After completing his master's in Advanced International Studies, he joined Marine Midland Bank as a commercial lender and was sent to Germany for three years. When he came back to the United States in the early '80s, he started a new group at the bank that focused on high-tech lending.

Back then, this placed the bank in an exclusive clique of just five banks that took the risk of lending to the high-tech sector.

"We were Intel's lead banker in France when it was a $600 million company, and we gave Microsoft a line of credit when it was a $25 million company," Jones said.

He later founded ProFinance, an investment banking firm that focuses on defense and security industries.

In 2004, along with Luke Kelly and Jackie Townsend, Jones founded the Security Network, starting with a conference that brought together law enforcement, defense, homeland security and private industry executives.

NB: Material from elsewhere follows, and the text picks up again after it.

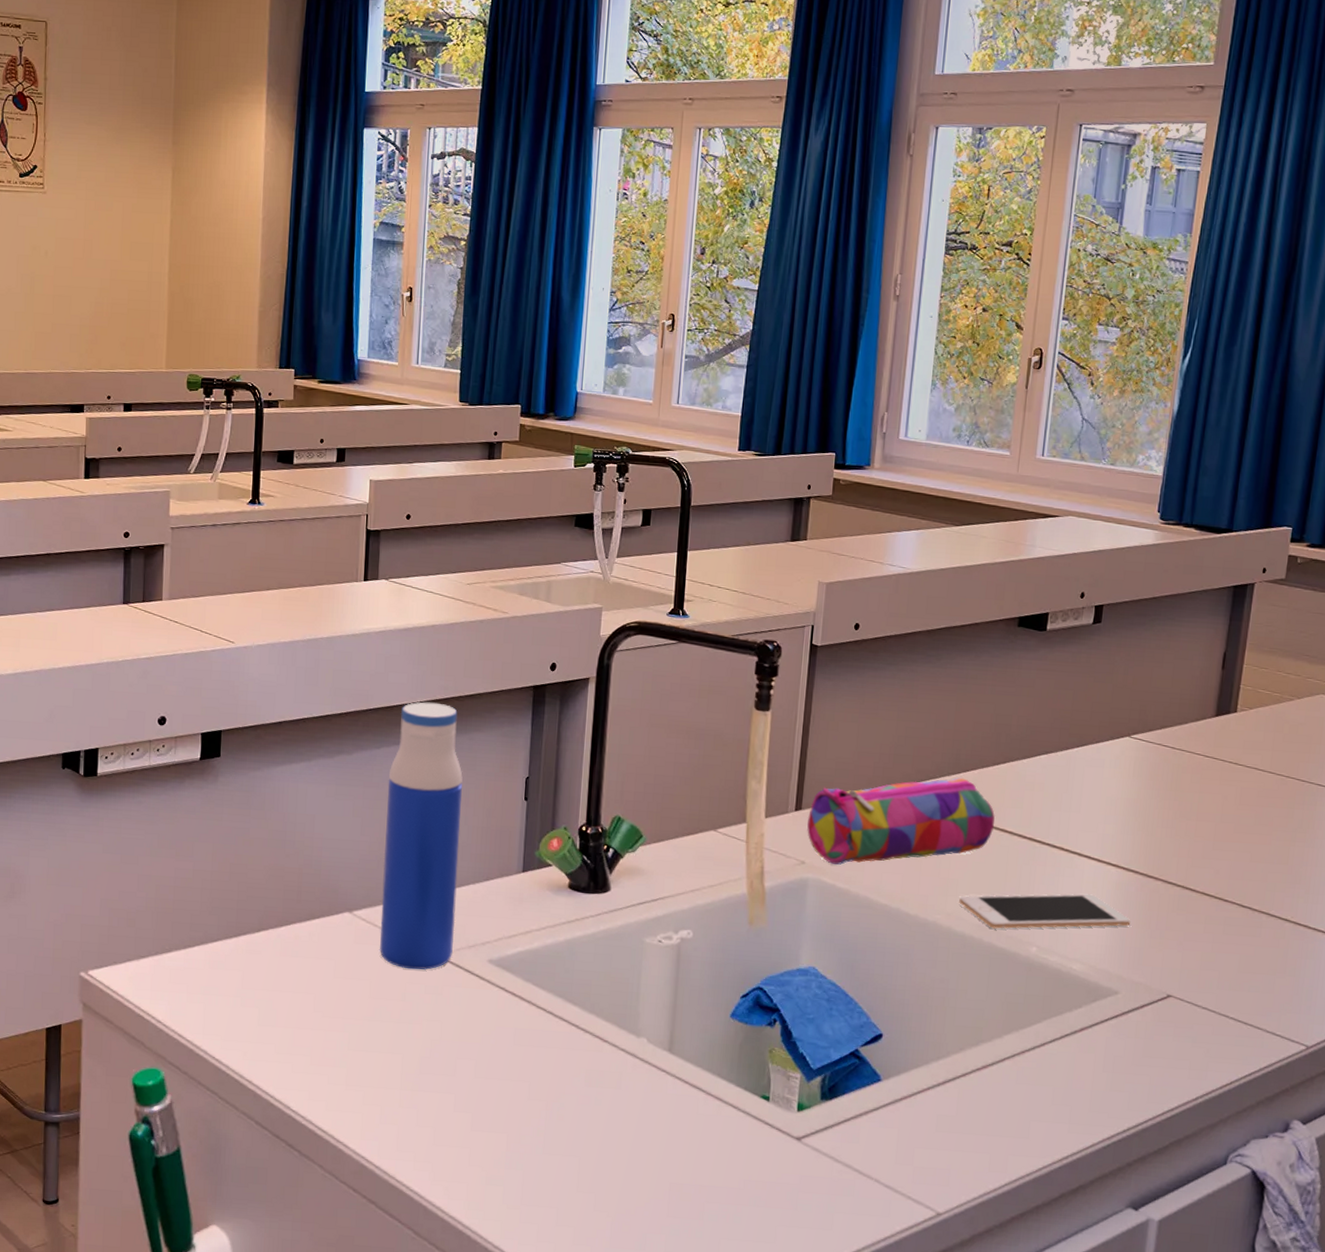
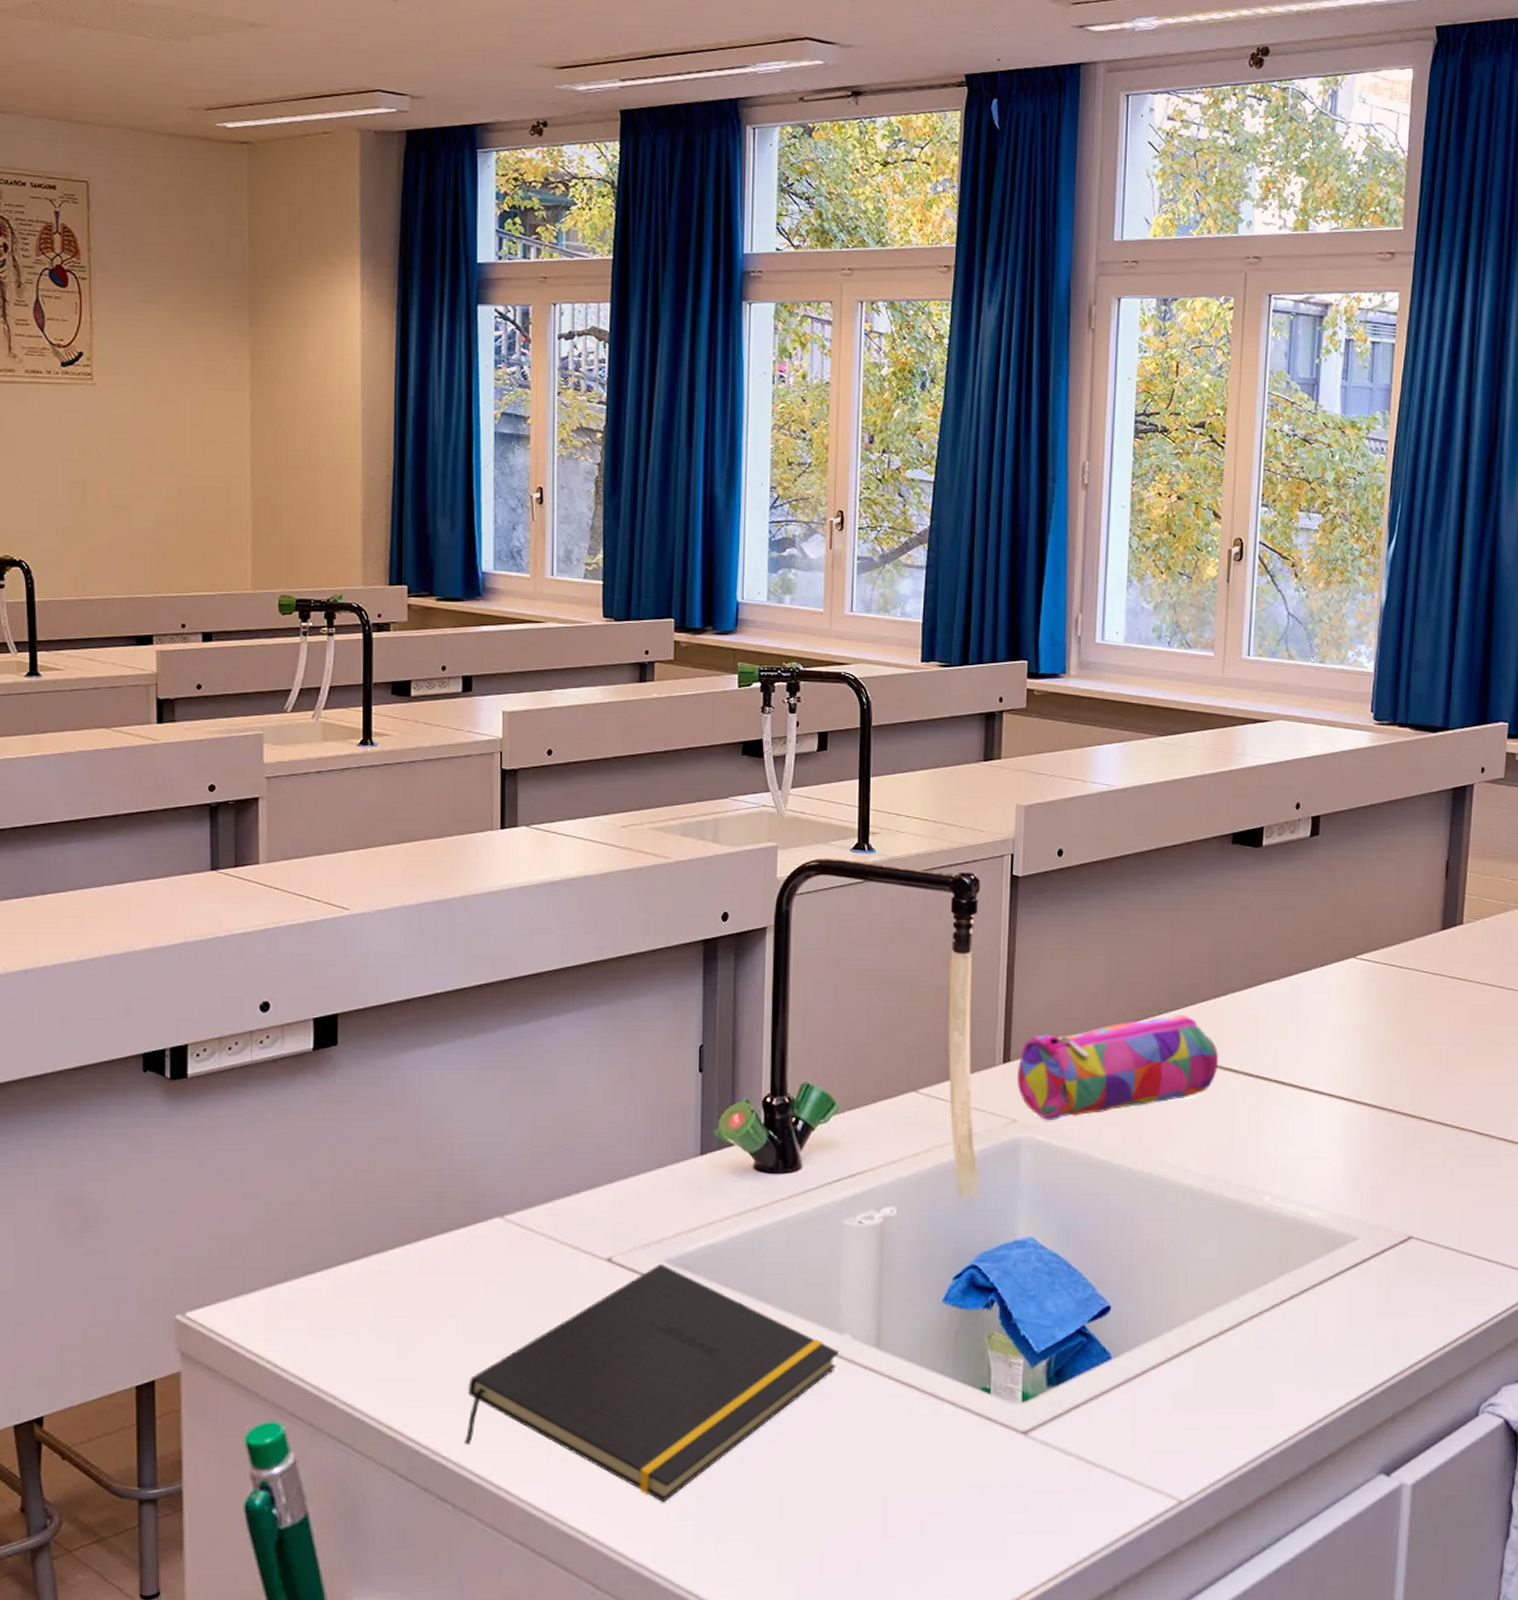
notepad: none [311,963,635,1168] -> present [465,1264,839,1503]
water bottle: present [380,701,463,970] -> none [537,965,627,1278]
cell phone: present [959,893,1131,929] -> none [1185,1133,1367,1179]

Since then, the organization has evolved and become more international. The events have broadened in focus to include the intelligence community, first responders and systems integrators and distributors. This year it hosted the first Maritime Collaboration Summit.

"We focus on promoting collaboration, innovation and rapid commercialization of dual usage security technologies. We also focus on developing effective regional security. We are not interested in guns and bullets or torpedoes, but in diverse technologies," Jones said.

His casting net trawls for companies with innovative technologies in the fields of cyber security, underwater security and health care, in addition to defense.

To this end, Jones has undertaken trips to Canada, France and Australia, and was in New Zealand when the Transcript caught up with him. These trips help spread awareness that the United States is actively scouting for groundbreaking technologies in these fields.

"San Diego has one of the largest ecosystems for defense and security in the world. About 27 percent of workers here are employed by the defense industry, and the government brings $1 billion in defense spending to the city. But defense is not as sexy as biotech or wireless, so not many are aware of the size of the security industry here," Jones said.

As the Security Network adds more events and becomes recognized, "We've put San Diego on the map, and people are realizing the opportunities to be part of the security industry here," he said.


Nagappan is a San Diego-based freelance business writer.